• **Records provided**
= Beginning of Section =

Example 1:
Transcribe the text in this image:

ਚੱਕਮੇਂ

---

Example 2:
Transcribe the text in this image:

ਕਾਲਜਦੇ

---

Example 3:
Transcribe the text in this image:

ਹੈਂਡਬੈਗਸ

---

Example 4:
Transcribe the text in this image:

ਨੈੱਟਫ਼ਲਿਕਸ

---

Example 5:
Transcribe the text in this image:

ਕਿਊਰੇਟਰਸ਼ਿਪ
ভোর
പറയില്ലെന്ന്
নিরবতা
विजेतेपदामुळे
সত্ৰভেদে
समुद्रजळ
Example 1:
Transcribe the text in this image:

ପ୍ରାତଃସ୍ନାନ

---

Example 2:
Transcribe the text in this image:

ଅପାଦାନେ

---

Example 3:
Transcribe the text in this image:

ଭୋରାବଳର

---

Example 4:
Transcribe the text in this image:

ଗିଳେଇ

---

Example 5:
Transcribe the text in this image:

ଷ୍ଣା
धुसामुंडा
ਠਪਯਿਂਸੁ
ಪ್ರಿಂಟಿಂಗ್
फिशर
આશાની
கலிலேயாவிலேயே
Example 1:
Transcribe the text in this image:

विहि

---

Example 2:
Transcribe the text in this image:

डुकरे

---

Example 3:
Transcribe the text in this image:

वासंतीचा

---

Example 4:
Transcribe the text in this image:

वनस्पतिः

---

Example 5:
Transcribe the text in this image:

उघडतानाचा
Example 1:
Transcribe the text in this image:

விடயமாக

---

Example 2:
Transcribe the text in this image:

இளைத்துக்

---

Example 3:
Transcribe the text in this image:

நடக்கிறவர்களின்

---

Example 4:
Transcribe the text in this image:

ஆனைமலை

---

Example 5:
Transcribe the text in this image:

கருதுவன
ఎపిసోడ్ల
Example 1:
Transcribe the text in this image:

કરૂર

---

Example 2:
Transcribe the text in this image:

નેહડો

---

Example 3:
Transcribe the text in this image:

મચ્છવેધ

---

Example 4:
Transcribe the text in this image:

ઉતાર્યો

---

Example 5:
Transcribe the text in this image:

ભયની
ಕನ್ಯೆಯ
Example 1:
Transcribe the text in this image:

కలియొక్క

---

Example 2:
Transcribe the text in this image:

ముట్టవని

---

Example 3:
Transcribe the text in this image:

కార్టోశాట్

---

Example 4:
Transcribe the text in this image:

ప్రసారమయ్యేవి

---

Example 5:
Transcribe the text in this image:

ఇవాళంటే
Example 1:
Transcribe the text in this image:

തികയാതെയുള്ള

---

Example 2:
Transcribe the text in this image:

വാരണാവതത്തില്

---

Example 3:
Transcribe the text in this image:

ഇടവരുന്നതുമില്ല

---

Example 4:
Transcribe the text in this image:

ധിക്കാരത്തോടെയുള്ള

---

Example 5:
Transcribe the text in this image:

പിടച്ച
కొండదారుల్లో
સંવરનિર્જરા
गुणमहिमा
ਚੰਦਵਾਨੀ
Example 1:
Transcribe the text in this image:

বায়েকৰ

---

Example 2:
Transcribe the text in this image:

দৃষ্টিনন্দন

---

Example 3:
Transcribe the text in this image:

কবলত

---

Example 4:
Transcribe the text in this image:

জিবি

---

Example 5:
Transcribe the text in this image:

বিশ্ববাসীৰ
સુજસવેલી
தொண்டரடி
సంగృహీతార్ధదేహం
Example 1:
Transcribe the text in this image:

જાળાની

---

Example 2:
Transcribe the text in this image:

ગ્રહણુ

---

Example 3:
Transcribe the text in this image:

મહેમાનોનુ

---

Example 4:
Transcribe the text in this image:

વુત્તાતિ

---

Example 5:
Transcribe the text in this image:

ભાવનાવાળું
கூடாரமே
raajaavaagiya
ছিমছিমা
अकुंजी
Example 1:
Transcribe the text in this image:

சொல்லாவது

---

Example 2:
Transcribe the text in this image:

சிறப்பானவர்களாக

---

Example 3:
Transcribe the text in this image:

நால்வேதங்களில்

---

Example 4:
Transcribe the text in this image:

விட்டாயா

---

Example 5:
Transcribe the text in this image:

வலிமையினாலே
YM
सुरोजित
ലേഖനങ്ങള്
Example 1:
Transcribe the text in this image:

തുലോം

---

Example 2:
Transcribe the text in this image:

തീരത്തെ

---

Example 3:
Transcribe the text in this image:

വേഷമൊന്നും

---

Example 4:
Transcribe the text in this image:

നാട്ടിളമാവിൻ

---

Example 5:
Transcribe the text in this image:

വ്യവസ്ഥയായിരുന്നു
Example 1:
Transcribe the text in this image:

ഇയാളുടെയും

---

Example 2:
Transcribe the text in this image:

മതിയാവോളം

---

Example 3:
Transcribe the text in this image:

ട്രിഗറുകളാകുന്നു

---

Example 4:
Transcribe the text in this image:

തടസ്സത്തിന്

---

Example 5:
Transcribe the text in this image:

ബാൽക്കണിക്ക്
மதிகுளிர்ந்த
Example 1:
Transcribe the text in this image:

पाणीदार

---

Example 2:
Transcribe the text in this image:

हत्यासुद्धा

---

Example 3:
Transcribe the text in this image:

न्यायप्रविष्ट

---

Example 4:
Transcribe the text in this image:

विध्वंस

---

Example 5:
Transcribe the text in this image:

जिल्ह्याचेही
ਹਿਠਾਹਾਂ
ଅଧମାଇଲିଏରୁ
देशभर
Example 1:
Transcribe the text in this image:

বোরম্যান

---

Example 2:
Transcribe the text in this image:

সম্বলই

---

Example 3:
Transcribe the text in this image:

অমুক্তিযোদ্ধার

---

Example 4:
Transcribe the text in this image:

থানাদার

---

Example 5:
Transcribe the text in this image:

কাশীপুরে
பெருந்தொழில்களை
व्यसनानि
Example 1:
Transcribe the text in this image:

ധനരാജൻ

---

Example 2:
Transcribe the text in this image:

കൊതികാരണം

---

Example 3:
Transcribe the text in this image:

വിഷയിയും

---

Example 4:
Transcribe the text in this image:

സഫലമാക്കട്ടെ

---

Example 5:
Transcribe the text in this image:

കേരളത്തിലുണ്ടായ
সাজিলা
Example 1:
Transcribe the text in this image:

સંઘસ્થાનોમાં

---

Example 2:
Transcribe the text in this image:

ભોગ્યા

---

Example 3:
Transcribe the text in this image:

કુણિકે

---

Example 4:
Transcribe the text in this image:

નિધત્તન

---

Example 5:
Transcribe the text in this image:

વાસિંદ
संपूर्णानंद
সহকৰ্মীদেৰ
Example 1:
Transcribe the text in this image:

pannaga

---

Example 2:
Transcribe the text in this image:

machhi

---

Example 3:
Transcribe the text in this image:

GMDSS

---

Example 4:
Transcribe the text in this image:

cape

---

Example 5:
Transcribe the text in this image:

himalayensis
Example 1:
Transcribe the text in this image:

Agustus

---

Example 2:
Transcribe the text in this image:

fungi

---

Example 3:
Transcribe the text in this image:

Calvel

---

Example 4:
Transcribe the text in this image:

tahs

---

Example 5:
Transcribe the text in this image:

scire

= End of Section =

• **Exercise directions**
Would you retype the records above without changing a word?

• **Final answer**
Example 1:
Transcribe the text in this image:

ਚੱਕਮੇਂ

---

Example 2:
Transcribe the text in this image:

ਕਾਲਜਦੇ

---

Example 3:
Transcribe the text in this image:

ਹੈਂਡਬੈਗਸ

---

Example 4:
Transcribe the text in this image:

ਨੈੱਟਫ਼ਲਿਕਸ

---

Example 5:
Transcribe the text in this image:

ਕਿਊਰੇਟਰਸ਼ਿਪ
ভোর
പറയില്ലെന്ന്
নিরবতা
विजेतेपदामुळे
সত্ৰভেদে
समुद्रजळ
Example 1:
Transcribe the text in this image:

ପ୍ରାତଃସ୍ନାନ

---

Example 2:
Transcribe the text in this image:

ଅପାଦାନେ

---

Example 3:
Transcribe the text in this image:

ଭୋରାବଳର

---

Example 4:
Transcribe the text in this image:

ଗିଳେଇ

---

Example 5:
Transcribe the text in this image:

ଷ୍ଣା
धुसामुंडा
ਠਪਯਿਂਸੁ
ಪ್ರಿಂಟಿಂಗ್
फिशर
આશાની
கலிலேயாவிலேயே
Example 1:
Transcribe the text in this image:

विहि

---

Example 2:
Transcribe the text in this image:

डुकरे

---

Example 3:
Transcribe the text in this image:

वासंतीचा

---

Example 4:
Transcribe the text in this image:

वनस्पतिः

---

Example 5:
Transcribe the text in this image:

उघडतानाचा
Example 1:
Transcribe the text in this image:

விடயமாக

---

Example 2:
Transcribe the text in this image:

இளைத்துக்

---

Example 3:
Transcribe the text in this image:

நடக்கிறவர்களின்

---

Example 4:
Transcribe the text in this image:

ஆனைமலை

---

Example 5:
Transcribe the text in this image:

கருதுவன
ఎపిసోడ్ల
Example 1:
Transcribe the text in this image:

કરૂર

---

Example 2:
Transcribe the text in this image:

નેહડો

---

Example 3:
Transcribe the text in this image:

મચ્છવેધ

---

Example 4:
Transcribe the text in this image:

ઉતાર્યો

---

Example 5:
Transcribe the text in this image:

ભયની
ಕನ್ಯೆಯ
Example 1:
Transcribe the text in this image:

కలియొక్క

---

Example 2:
Transcribe the text in this image:

ముట్టవని

---

Example 3:
Transcribe the text in this image:

కార్టోశాట్

---

Example 4:
Transcribe the text in this image:

ప్రసారమయ్యేవి

---

Example 5:
Transcribe the text in this image:

ఇవాళంటే
Example 1:
Transcribe the text in this image:

തികയാതെയുള്ള

---

Example 2:
Transcribe the text in this image:

വാരണാവതത്തില്

---

Example 3:
Transcribe the text in this image:

ഇടവരുന്നതുമില്ല

---

Example 4:
Transcribe the text in this image:

ധിക്കാരത്തോടെയുള്ള

---

Example 5:
Transcribe the text in this image:

പിടച്ച
కొండదారుల్లో
સંવરનિર્જરા
गुणमहिमा
ਚੰਦਵਾਨੀ
Example 1:
Transcribe the text in this image:

বায়েকৰ

---

Example 2:
Transcribe the text in this image:

দৃষ্টিনন্দন

---

Example 3:
Transcribe the text in this image:

কবলত

---

Example 4:
Transcribe the text in this image:

জিবি

---

Example 5:
Transcribe the text in this image:

বিশ্ববাসীৰ
સુજસવેલી
தொண்டரடி
సంగృహీతార్ధదేహం
Example 1:
Transcribe the text in this image:

જાળાની

---

Example 2:
Transcribe the text in this image:

ગ્રહણુ

---

Example 3:
Transcribe the text in this image:

મહેમાનોનુ

---

Example 4:
Transcribe the text in this image:

વુત્તાતિ

---

Example 5:
Transcribe the text in this image:

ભાવનાવાળું
கூடாரமே
raajaavaagiya
ছিমছিমা
अकुंजी
Example 1:
Transcribe the text in this image:

சொல்லாவது

---

Example 2:
Transcribe the text in this image:

சிறப்பானவர்களாக

---

Example 3:
Transcribe the text in this image:

நால்வேதங்களில்

---

Example 4:
Transcribe the text in this image:

விட்டாயா

---

Example 5:
Transcribe the text in this image:

வலிமையினாலே
YM
सुरोजित
ലേഖനങ്ങള്
Example 1:
Transcribe the text in this image:

തുലോം

---

Example 2:
Transcribe the text in this image:

തീരത്തെ

---

Example 3:
Transcribe the text in this image:

വേഷമൊന്നും

---

Example 4:
Transcribe the text in this image:

നാട്ടിളമാവിൻ

---

Example 5:
Transcribe the text in this image:

വ്യവസ്ഥയായിരുന്നു
Example 1:
Transcribe the text in this image:

ഇയാളുടെയും

---

Example 2:
Transcribe the text in this image:

മതിയാവോളം

---

Example 3:
Transcribe the text in this image:

ട്രിഗറുകളാകുന്നു

---

Example 4:
Transcribe the text in this image:

തടസ്സത്തിന്

---

Example 5:
Transcribe the text in this image:

ബാൽക്കണിക്ക്
மதிகுளிர்ந்த
Example 1:
Transcribe the text in this image:

पाणीदार

---

Example 2:
Transcribe the text in this image:

हत्यासुद्धा

---

Example 3:
Transcribe the text in this image:

न्यायप्रविष्ट

---

Example 4:
Transcribe the text in this image:

विध्वंस

---

Example 5:
Transcribe the text in this image:

जिल्ह्याचेही
ਹਿਠਾਹਾਂ
ଅଧମାଇଲିଏରୁ
देशभर
Example 1:
Transcribe the text in this image:

বোরম্যান

---

Example 2:
Transcribe the text in this image:

সম্বলই

---

Example 3:
Transcribe the text in this image:

অমুক্তিযোদ্ধার

---

Example 4:
Transcribe the text in this image:

থানাদার

---

Example 5:
Transcribe the text in this image:

কাশীপুরে
பெருந்தொழில்களை
व्यसनानि
Example 1:
Transcribe the text in this image:

ധനരാജൻ

---

Example 2:
Transcribe the text in this image:

കൊതികാരണം

---

Example 3:
Transcribe the text in this image:

വിഷയിയും

---

Example 4:
Transcribe the text in this image:

സഫലമാക്കട്ടെ

---

Example 5:
Transcribe the text in this image:

കേരളത്തിലുണ്ടായ
সাজিলা
Example 1:
Transcribe the text in this image:

સંઘસ્થાનોમાં

---

Example 2:
Transcribe the text in this image:

ભોગ્યા

---

Example 3:
Transcribe the text in this image:

કુણિકે

---

Example 4:
Transcribe the text in this image:

નિધત્તન

---

Example 5:
Transcribe the text in this image:

વાસિંદ
संपूर्णानंद
সহকৰ্মীদেৰ
Example 1:
Transcribe the text in this image:

pannaga

---

Example 2:
Transcribe the text in this image:

machhi

---

Example 3:
Transcribe the text in this image:

GMDSS

---

Example 4:
Transcribe the text in this image:

cape

---

Example 5:
Transcribe the text in this image:

himalayensis
Example 1:
Transcribe the text in this image:

Agustus

---

Example 2:
Transcribe the text in this image:

fungi

---

Example 3:
Transcribe the text in this image:

Calvel

---

Example 4:
Transcribe the text in this image:

tahs

---

Example 5:
Transcribe the text in this image:

scire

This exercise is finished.